The site of Tho-phu in Sa-skya literary sources is known as Cha-lung rdo-rje brag rdzong. Tho-phu is noted as a place where a Sa-skya yogini meditated in the late 11th century CE. There are no indications that any appreciable construction took place in this period. Rather, it appears more likely that the ‘Red’ and ‘White’ temples were built by the Tshar-pa sect who revived the site in the 16th century CE. If so, it would appear that the earlier Buddhist meditators made do with the preexisting bon residences, just as is encountered in the history of rdo-khang situated around Mount Tise. Tho-phu is just on the other side of a small range of mountains from dGe-’phel rdzong, the old seat of power in Mang-mkhar and the birth place of Sa-skya pan-chen. This close proximity helps explain the attention paid to Tho-phu by local Buddhists.

The upper middle complex of Tho-phu is called Shing sgo-ma in Sa-skya sources. It is written that it was used for meditation by rJe-btsun grags-pa rgyal-mtshan (12th or 13th century CE), the son of Sa-chen kun-dga’ snying-po, the founder of much of the doctrinal system of the Sa-skya-pa. This Buddhist master and his fellow religionists would have found the ancient bon complex very convenient for their purposes, affording them shelter in a place of ancient sanctity. Why the complex is referred to as ‘Wooden Portal’ is a mystery, as it is of all-stone corbelled construction. Perhaps a wooden door was fitted on the front entrance of the four-story tall structure as one means of ritually bringing it into the fold of Buddhism, but this is pure conjecture. We can thank the continuing occupation of Shing sgo-ma by Buddhist meditators for its survival. They would have more or less maintained the building preventing it from falling into utter disrepair.

According to a folktale in the Mangkhar valley, it was the wife of King Srong-btsan sgam-po, Princess Wencheng, who helped subdue the bon site of lCags-’phrang. She accomplished this by flying over the mount and dropping some of her menstrual blood on it. Despite this story, lCags-’phrang has never lost its bon associations.

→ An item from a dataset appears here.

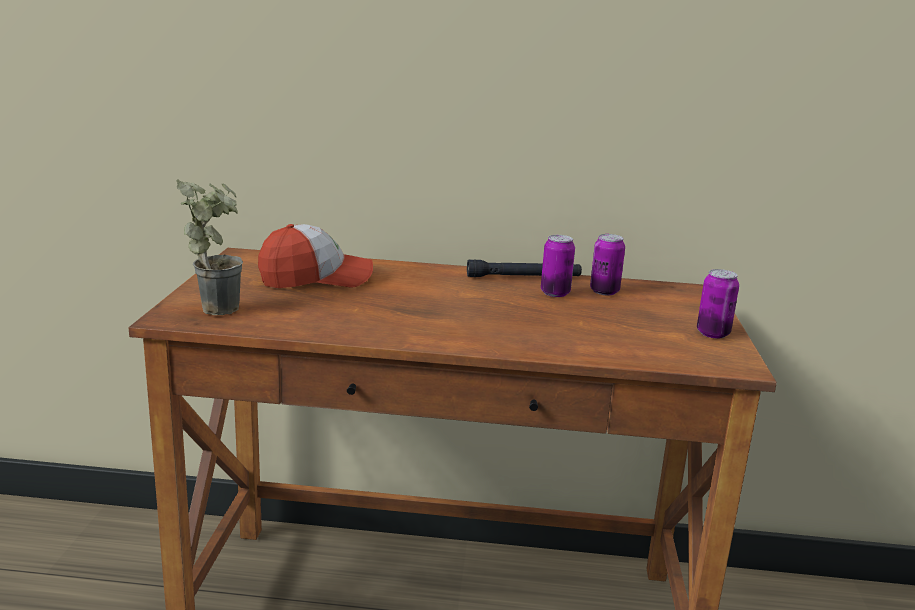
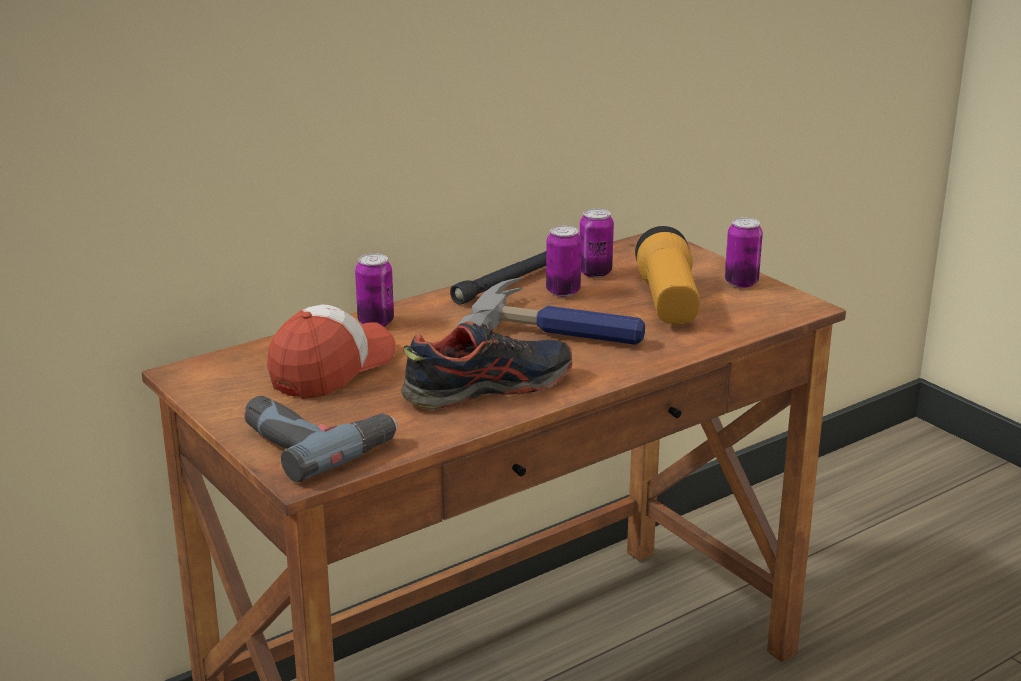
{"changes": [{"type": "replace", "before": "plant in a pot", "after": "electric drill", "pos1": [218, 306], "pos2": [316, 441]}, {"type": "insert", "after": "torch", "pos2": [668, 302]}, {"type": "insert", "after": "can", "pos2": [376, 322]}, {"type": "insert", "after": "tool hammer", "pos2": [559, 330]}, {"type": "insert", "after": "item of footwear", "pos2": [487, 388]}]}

The historian and linguist Dan Martin translated an excerpt from a text that records lCags-’phrang as the venue for a high level summit held in ancient times. Bon-po from Zhang Zhung, Tibet, Gilgit, Central Asia, India, and China are all supposed to have been in attendance. See Martin’s “Unearthing Bon Treasures: Life and Contested Legacy of a Tibetan Scripture Revealer” (Brill: 2001).